Did you mail in your census form? April 1 was the deadline to complete and mail back the 10-question, 2010 census forms. And the folks at the U.S. Census Bureau aren't fooling: Unanswered questionnaires will prompt Census workers to come knocking on your door between May 1 and July 10 to obtain the necessary information -- costing taxpayers more money, we hasten to add. City courts can also fine individuals up to $5,000 for not responding.
Although more than 50 percent of U.S. households have filed and returned the forms, New York City residents are trailing behind with only 37 percent
submitting their forms as of the March 31 count. City officials are urging residents to complete and mail the forms on time to maximize federal funding.
But what if residents are not always at fault?
As reported recently by the NY Times
, about 40 percent of Manhattan buildings are unmarked
, and thus, addresses are unidentified -- causing problems for the mail man and potentially robbing New York City of federal fund allocations due to an erroneous headcount. Additionally, New York City is not a stranger to apartment-renting violations, with reports surfacing of homeowners illegally renting out
ground- and basement-level rooms to help alleviate financial distress in a recession. Those hiding residents are probably not
going to truthfully answer the census forms. It doesn't help, either, that the Census Bureau overlooked a 40-story, 900-apartment building
when compiling addresses for mailings.
According to a recent RentedSpaces poll*, nearly 74 percent of our readers said they would fill out the census questionnaire.

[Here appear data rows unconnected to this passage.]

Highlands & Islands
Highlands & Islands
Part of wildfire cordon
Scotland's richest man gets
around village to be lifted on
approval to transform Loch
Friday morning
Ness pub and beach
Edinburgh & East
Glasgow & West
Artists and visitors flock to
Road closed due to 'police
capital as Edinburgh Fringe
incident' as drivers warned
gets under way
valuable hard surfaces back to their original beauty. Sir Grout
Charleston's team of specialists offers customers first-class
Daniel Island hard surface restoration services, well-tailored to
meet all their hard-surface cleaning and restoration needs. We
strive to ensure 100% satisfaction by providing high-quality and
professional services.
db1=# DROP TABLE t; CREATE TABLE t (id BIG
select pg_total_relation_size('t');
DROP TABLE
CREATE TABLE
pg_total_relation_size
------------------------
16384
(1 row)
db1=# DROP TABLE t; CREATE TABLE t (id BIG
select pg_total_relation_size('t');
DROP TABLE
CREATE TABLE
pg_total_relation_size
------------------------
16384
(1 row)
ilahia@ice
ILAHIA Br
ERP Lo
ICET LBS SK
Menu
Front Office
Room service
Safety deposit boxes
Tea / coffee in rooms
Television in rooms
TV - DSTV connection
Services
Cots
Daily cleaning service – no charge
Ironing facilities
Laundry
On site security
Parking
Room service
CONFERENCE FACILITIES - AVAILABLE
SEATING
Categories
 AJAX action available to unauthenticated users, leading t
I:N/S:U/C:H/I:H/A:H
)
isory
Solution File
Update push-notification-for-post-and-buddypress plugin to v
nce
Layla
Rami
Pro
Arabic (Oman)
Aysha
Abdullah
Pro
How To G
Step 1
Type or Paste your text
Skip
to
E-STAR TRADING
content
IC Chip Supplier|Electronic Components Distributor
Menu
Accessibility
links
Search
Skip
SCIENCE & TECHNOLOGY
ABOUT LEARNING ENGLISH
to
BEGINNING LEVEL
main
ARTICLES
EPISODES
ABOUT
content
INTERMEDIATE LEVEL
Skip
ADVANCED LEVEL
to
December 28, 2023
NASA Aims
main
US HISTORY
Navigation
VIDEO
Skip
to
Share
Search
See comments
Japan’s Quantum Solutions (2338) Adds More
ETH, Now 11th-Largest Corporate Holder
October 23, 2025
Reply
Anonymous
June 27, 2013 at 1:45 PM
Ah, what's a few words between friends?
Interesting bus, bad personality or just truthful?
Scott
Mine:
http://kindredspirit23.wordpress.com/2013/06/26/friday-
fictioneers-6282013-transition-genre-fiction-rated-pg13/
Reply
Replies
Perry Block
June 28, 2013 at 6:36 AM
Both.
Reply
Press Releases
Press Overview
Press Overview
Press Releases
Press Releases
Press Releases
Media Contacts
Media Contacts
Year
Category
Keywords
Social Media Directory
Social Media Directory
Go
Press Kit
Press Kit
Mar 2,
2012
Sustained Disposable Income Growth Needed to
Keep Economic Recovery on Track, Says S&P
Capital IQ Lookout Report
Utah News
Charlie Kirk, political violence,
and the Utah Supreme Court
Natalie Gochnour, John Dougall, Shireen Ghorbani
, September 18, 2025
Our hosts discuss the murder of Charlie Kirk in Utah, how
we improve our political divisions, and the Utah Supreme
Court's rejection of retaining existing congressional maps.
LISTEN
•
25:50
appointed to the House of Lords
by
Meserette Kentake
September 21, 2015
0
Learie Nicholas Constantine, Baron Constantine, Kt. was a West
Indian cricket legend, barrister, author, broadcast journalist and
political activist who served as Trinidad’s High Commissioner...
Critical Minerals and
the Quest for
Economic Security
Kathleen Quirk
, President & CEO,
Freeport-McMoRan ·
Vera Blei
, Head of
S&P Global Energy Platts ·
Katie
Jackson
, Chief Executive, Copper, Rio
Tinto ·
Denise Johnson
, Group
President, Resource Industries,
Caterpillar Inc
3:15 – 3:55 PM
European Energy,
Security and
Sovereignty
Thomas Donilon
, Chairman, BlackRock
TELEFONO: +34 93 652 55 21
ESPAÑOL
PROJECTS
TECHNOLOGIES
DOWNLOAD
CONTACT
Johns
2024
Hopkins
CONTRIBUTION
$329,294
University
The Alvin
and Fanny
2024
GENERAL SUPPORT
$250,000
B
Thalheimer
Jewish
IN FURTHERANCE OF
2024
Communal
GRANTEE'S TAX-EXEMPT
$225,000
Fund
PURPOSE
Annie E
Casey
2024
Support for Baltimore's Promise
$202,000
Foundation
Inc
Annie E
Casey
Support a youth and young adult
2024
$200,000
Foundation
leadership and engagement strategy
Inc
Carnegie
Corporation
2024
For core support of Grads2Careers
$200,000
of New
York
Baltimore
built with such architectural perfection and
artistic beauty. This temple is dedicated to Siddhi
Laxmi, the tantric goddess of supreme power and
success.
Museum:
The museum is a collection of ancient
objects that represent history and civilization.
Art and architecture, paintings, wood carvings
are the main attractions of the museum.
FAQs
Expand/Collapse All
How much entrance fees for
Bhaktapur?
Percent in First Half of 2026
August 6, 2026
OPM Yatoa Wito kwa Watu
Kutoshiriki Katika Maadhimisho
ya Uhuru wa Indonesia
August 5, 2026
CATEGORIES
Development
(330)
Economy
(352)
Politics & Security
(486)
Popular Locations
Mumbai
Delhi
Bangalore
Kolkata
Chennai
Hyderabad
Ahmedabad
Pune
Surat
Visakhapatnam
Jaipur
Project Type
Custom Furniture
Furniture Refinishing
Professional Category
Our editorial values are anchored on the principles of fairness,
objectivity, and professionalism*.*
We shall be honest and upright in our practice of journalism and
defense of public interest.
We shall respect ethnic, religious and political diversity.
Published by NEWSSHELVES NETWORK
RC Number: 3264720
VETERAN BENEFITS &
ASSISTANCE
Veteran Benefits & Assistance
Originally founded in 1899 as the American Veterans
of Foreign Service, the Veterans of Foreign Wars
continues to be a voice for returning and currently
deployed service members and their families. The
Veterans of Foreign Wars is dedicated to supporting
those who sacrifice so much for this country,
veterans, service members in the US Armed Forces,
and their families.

However, the remaining 26 percent said they would not fill out the forms because it is a "waste of time." Such attitudes toward the census, coupled with the aforementioned challenges, will no doubt muddy the picture that results from the 2010 census data. Your city might get short-changed of federal funding as a result.
*This poll reflects the opinions of only those Internet users who have chosen to participate.